Blue lines suggests a hardware problem--to me.  A search on this site will bring up how to conduct a hardware test on your Mac.  Do that to confirm you do not have an obvious hardware malfunction.  RAM failure usually gives "kernal panics" in my experience, but you should check the RAM as well.  I believe the hardware test will check that.

Which brings us to software--your OS.  You should post that and all your specs: OS, RAM, Processor--but what happens when you boot up on your *Installation Disk*?  Have you run *Disk Utility*?  I frelled my volumes through stupidity and had similar problems--applications randomly crashing.

Have you done basic maintenance?  I believe *AppleJack* does that, though I do not have the program.  A nice freeware is *Onyx*.  You can run that as well.

Let us know what results you start to get from all of that.

--J.D.


----------



## sayray (Jan 22, 2009)

Thank you so much for the suggestions! I will definitely be looking into all of that (just downloaded Temperature Monitor). I ran disk utility and my computer hasn't shut down in at least 30 minutes, so I'm hoping things are better.

I don't have my data backed up (not smart, I know), but I'll be getting on that as soon as I can.

I really appreciate your help, thank you so much.


----------



## jonathan jones (Feb 11, 2009)

Im having the same problem. I've had my macbook pro for about a year. it works well for a bit until i try to open photoshop or any graphics program then freezes with blue vertical lines. I can restart it and it immediately shows blue lines in the apple logo and then freaks out with moving pixels everywhere.  I then can insert my mac install disk, hold down option and then fix permissions from the disk utility or fix hard drive errors and it seems like it's fixed but keeps happening right as i start to have faith in it again. hell, im on it now and it seems fine but im scared to open a program for fear that i might fubar it. i got the temperature program and installed it but i have no idea what temperature things are supposed to be. the graphics processor's temp is 52 C if that helps (the highest temp)
i also tried hardware test and the small test found no problems but when i ran the intensive test it seemed like it froze up the operation but the cursor would still move. if you have any answers please post. thanks ahead of time for any possible clues.
JJ


----------



## sayray (Feb 11, 2009)

Turns out my macbook pro has a defective logic board. The good news is that it doesn't effect the hard drive, but it does need to be replaced. Right now mine is in the Apple Store being repaired for free because I guess a lot of mac book pros have this problem.

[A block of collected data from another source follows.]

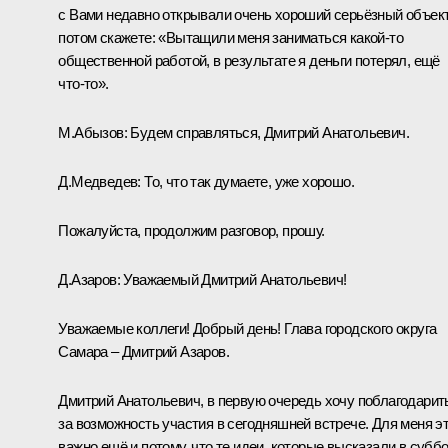
с Вами недавно открывали очень хороший серьёзный объект
потом скажете: «Вытащили меня заниматься какой‑то
общественной работой, в результате я деньги потерял, ещё
что‑то».
М.Абызов:
Будем справляться, Дмитрий Анатольевич.
Д.Медведев:
То, что так думаете, уже хорошо.
Пожалуйста, продолжим разговор, прошу.
Д.Азаров:
Уважаемый Дмитрий Анатольевич!
Уважаемые коллеги! Добрый день! Глава городского округа
Самара – Дмитрий Азаров.
Дмитрий Анатольевич, в первую очередь хочу поблагодарит
за возможность участия в сегодняшней встрече. Для меня э
важно ещё и потому, что те идеи, которые высказали в суббо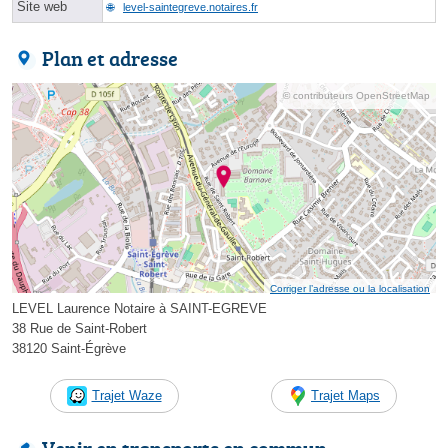
Site web
level-saintegreve.notaires.fr
Plan et adresse
© contributeurs OpenStreetMap
Corriger l’adresse ou la localisation
LEVEL Laurence Notaire à SAINT-EGREVE
38 Rue de Saint-Robert
38120 Saint-Égrève
Trajet Waze
Trajet Maps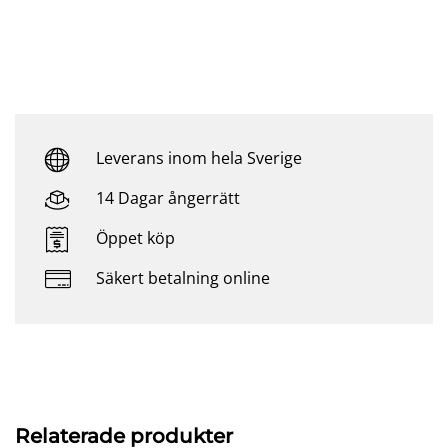
Leverans inom hela Sverige
14 Dagar ångerrätt
Öppet köp
Säkert betalning online
Relaterade produkter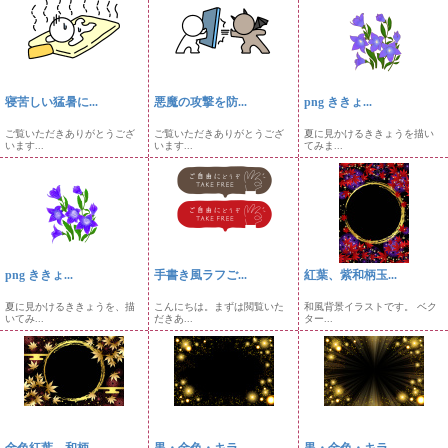
寝苦しい猛暑に...
悪魔の攻撃を防...
png ききょ...
ご覧いただきありがとうござ
ご覧いただきありがとうござ
夏に見かけるききょうを描い
います...
います...
てみま...
png ききょ...
手書き風ラフご...
紅葉、紫和柄玉...
夏に見かけるききょうを、描
こんにちは。まずは閲覧いた
和風背景イラストです。 ベク
いてみ...
だきあ...
ター...
金色紅葉、和柄...
黒・金色・キラ...
黒・金色・キラ...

I'd say take it to an Apple Store. Mine completely crashed after awhile (causing me to get it fixed), so it might happen to you too.


----------



## jonathan jones (Feb 11, 2009)

to sayray,

I don't have apple care on it. It just went out matter of fact. Did you get this repaired without apple care?


----------



## sayray (Feb 11, 2009)

I don't have apple care either. I think the reason that it was free is because so many people have been having problems with their logic boards. Just have them make sure that actually is your problem.


----------



## Giaguara (Feb 12, 2009)

Check if that MacBook Pro is included in this range. That could cover it.


----------



## lbondupson (Apr 29, 2010)

I have the same problem.  I've defragmented thoroughly, and moved stuff off my HD, but I'm still having the freeze problem--that is, the computer stops responding to trackpad and keystroke input.  Does anyone have helpful experience with this problem to share?

-- Lee Bond


----------



## LMeinhardt (Apr 29, 2010)

I have the same problem, but mine is even newer (bought it in July 2009). I have a simple workaround that seems to work for me: just close the mac and re-open it. You don't have to restart it (at least in my case). I have to send it to fix, but currently I have been working like a dog on it, but, again, in my case it is very hard to replicate it and easy to correct. For me it doesn't happen that often.


----------



## PBear (Apr 29, 2010)

lbondupson said:


> I have the same problem.  I've defragmented thoroughly, and moved stuff off my HD, but I'm still having the freeze problem--that is, the computer stops responding to trackpad and keystroke input.  Does anyone have helpful experience with this problem to share?
> 
> -- Lee Bond



I usually connect a USB mouse and keyboard when that happens. A regular reboot fixes it for a while, but if it gets to be problematic I reboot while holding down the Command + Option + P + R keys for two boot up chimes. Apple's answer to this is a new keyboard and top case replacement, but it isn't a sure fix as some people get the same freezes later on. Apple doesn't see this problem as a defect so if you don't have Apple Care you'll need to pay for the keyboard and top case replacement if you go that route.


----------



## michaelkemp2 (May 2, 2010)

Okay all. This is a hardware problem and is noticeable as such by the graphical errors. That is a tell tale call sign for hardware related problems, not apps or os problems. I know this thread is closed, but this is CRITICAL for all mac lovers to know. When something like this happens immediately shut that thing down IMMEDIATELY!!!!!!!!!!! and send it in for its checkup. By doing this you can save yourself hundreds and maybe thousands of dollars. If you dont, the damage may continue to get worse, and if its heat related, well then your flat out destroying your poor computer. And if you have a laptop, then be extra aware of these signs, be it the bottom too hot, or the keyboard putting out too much heat. Your computer should ALWAYS be below 200F, sometimes above but not for long (or youll have a problem). Optimal temp is above 154F, and can safely go to 194F (I believe). Protect your mac investment, its not cheap and in this modern world you need a computer, hopefully a mac computer.


----------